İstanbul Üniversitesi Türkiyat Mecmuası, cilt.27, sa.2, ss.207-238, 2017 (Hakemli Dergi)
I. Dünya Savaşı sonrasında galipler tarafından oluşturulan sömürü düzenine dayalı emperyalizmin kendi içindeki tutarsızlıklar nedeniyle uzun süre ayakta kalamayacağı belliydi. Yeni düzene ilk başkaldırı Milli Mücadele’dir. Milli Mücadele’nin başarısı Büyük Taarruz, ismiyle müsemma bir dikkat ve özenle hazırlanmıştır. İngiltere’nin askeri, istihbarat ve siyasi desteğine sahip Yunan Ordusu, 1921 yılı sonunda Afyonkarahisar-Eskişehir-Bilecik-Mudanya cephe hattında durdurulabildi. Yunan Ordusu, işgal ettiği cephe hattında güçlü savunma sistemleri kurarak durumunu sağlamlaştırmaya çalıştı. Hemen bütün gücünü son yıllardaki savaşlarda tüketmiş olan Türk Ordusu’nun işgalcileri Türk topraklarından atmak için tek hamlelik şansı vardı. Büyük Taarruz adı verilen bu hamle işgalcileri üç haftadan daha kısa sürede Anadolu’dan söküp atmıştır. Büyük Taarruz ile ilgili çok sayıda Türkçe kaynak ve Genelkurmay Başkanlığı tarafından yayınlanan Harp Cerideleri mevcuttur. Buna karşın bu kadar önemli bir askeri harekatın farklı kaynaklardan değerlendirilmesi ilmi metodoloji açısından esaslı bir gerekliliktir. İşgalcilerin planlarını, beklentilerini, taarruz esnasındaki durumu ve Türk Ordusu’nun ilerleyişini detaylı bir şekilde nakleden Amerikan Askeri Arşiv Vesikaları bu çalışmanın ana konusunu oluşturmaktadır. Amerikan vesikaları her ne kadar olayları Yunan bakış açısına göre ele almış olsa da tarihe ışık tutacak, birinci elden bilgilere ulaşmasını sağladığı için incelenmeye değer görülmüştür.

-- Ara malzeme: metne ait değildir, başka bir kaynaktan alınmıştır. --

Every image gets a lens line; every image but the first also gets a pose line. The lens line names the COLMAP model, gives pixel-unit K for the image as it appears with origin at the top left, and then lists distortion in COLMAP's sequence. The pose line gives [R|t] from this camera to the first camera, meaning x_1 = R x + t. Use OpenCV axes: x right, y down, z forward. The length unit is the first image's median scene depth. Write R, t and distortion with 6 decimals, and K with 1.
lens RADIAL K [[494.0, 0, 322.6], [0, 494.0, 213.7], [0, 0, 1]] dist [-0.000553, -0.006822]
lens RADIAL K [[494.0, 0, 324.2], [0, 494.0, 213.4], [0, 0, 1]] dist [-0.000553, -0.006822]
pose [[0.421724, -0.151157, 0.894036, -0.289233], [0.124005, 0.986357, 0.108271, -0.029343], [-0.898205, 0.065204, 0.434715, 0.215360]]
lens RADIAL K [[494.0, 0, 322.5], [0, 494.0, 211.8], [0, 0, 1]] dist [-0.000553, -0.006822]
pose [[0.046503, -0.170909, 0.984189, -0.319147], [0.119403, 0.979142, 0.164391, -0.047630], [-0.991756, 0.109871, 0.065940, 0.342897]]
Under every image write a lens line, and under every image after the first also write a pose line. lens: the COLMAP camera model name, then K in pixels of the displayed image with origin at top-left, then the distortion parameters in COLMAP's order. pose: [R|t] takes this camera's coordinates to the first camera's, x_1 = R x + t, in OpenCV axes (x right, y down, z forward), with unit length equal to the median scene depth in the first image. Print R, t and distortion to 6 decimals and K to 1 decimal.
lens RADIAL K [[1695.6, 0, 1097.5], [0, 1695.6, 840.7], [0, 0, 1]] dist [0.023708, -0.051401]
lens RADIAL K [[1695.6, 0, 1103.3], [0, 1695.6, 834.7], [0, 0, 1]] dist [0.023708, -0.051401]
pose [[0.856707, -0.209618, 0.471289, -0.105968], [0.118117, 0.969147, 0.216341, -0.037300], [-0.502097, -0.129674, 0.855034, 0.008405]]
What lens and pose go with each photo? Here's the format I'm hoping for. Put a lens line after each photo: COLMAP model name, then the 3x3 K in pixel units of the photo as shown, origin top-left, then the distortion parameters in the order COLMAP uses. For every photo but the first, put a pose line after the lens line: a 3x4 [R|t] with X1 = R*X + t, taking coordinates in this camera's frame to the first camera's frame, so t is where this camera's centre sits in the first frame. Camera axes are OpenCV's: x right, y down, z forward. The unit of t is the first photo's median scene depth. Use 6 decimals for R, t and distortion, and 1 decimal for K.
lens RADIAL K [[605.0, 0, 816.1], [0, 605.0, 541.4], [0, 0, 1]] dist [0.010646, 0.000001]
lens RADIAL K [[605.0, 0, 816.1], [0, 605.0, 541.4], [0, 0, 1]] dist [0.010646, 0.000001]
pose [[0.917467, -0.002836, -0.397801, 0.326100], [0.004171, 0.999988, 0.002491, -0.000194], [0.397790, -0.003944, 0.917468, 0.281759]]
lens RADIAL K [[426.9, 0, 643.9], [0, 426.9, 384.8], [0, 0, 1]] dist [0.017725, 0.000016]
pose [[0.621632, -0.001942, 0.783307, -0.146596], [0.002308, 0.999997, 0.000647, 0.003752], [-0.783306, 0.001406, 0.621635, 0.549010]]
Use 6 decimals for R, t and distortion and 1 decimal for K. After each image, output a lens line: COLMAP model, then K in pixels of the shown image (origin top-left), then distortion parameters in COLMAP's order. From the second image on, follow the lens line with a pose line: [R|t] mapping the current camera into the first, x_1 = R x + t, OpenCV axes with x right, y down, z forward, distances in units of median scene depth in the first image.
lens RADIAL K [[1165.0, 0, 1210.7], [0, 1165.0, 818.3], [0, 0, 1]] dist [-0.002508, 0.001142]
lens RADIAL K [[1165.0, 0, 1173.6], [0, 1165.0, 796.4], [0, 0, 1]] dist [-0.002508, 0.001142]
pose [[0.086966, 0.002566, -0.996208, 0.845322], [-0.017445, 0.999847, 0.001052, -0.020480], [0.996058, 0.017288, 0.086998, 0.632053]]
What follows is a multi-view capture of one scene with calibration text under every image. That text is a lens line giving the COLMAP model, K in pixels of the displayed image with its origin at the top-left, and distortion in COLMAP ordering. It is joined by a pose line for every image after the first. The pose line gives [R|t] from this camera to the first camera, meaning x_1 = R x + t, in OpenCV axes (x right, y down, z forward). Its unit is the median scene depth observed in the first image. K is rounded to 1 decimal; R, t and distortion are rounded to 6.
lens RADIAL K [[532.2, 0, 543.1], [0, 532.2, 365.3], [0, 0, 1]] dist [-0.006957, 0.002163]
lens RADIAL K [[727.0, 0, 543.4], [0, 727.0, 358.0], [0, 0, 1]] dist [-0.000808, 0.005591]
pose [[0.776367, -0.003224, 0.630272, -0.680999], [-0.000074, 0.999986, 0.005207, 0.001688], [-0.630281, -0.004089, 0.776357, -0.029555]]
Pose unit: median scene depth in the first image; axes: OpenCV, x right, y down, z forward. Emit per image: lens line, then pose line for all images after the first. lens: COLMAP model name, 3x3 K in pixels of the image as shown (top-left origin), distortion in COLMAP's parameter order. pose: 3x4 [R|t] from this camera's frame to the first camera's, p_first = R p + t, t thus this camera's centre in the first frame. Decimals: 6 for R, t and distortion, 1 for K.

Turkish national struggle after World War I represented a major resistance movement against the colonial imperialism of the victors. The Turkish “Great Offensive” marked the closing chapter of this national struggle, and its activities were characterized by special attention and secrecy. Thus, the Turkish Great Offensive is known as a significant event in the post-WWI era. The Greek Army, which had British military, intelligence, and political support, could have occupied a line between the Turkish cities of Afyonkarahisar, Eskişehir, Bilecik, and Mudanya at the end of 1921. The Greek front at this line was powerful enough to block a strong army. The Turkish Army had lost almost of its all power during the wars of the previous decade, and it had only one opportunity to drive the enemy out of the heartland. That opportunity was called the Great Offensive, which was intended to expel from Anatolia all invaders in a period of less than three weeks. In addition to Turkish General Staff who had published battle reports, numerous Turkish sources have documented the events of the Great Offensive. Nevertheless, such an important historical event should be methodically analyzed by using various sources. United States archival documents provide information on the invaders’ plans, expectations, and conditions during the offensive staged by the Turkish Army. Although the US archival documents evaluate the events by focusing on the Greek perspective, the reports bear first-hand information on the Turkish Great Offensive. Therefore, the American archival documents are used in this study.